Plaid blankets were reinvented for the third group into masks, jackets and zip-up shirts; while group four looked at the possibilities offered by multilayered tailoring characterized by allover prints; while the final group included a jacket with a zippered hem and a final alien in a T-shirt dress with the slogan "I left."
Paracord body suits (a reference to Nick Cave's soundsuits?) provided instead dynamic interludes in the collection, hinting at body modifications and bodies in transition, but also revealing us that Norris may one day have a future in costume design, in particular for dance performances.
Norris’ designs are relevant in America at the moment where there is a backlash against the visibility of transgender and non-binary identities and a will to intimidate them, demonizing and eradicating transgenderism (32 bills have been filed in several states such as Arizona, Arkansas, Iowa, Idaho, Kansas, Kentucky, Minnesota, Missouri, Montana, South Dakota, Tennessee and Texas to mention a few ones, to target drag performances).
Norris' creations and the buzz around Outlier on alternative platforms represent the rise of a vibrant and lively mood in fashion, alternative to the luxury narrative provided by powerful fashion houses and conglomerates.
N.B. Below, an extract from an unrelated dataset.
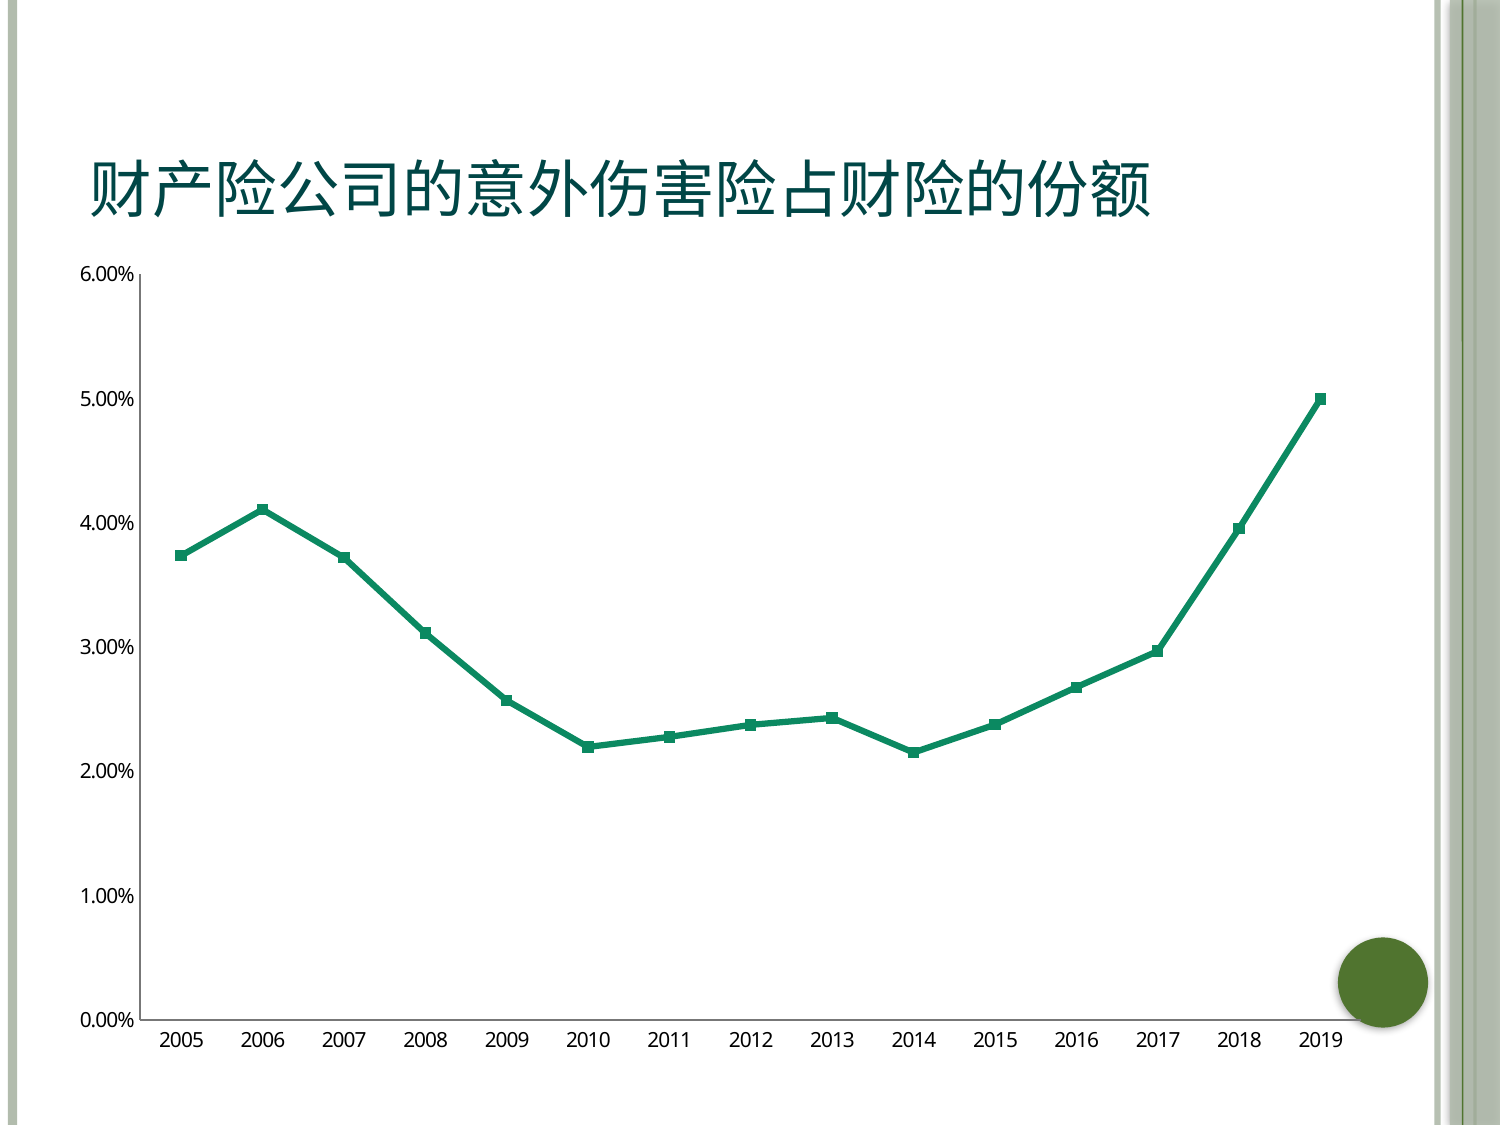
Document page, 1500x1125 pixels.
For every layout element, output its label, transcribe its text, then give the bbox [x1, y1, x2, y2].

title 财产险公司的意外伤害险占财险的份额 [75, 45, 1300, 233]
chart [52, 242, 1389, 1071]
Yet we are witnessing the rise of the underdog in other fields and industries at the moment: the anarchic and absurdist multiverse-themed comedy-drama "Everything Everywhere All at Once" directed by The Daniels (Directed by Daniel Kwan, Daniel Scheinert) has for example turned into an unlikely contender at tomorrow's Academy Awards.
The story of Evelyn, a woman trapped in the world of laundry and taxes guided by the mantra "every rejection, every disappointment has led you to this moment," this fantasy film presents its antiheroine with an infinite number of alternative possibilities, a narrative out of this world, but with down-to-earth preoccupations and unmistakably human problems - including otherness and belonging, contradictions and confusion - and a final endearing message. In much the same way, Norris represents an alternative possibility in the fashion multiverse, a designer with an alien narrative, catering to all sorts of people with their very human problems and encouraging optimism through fashion.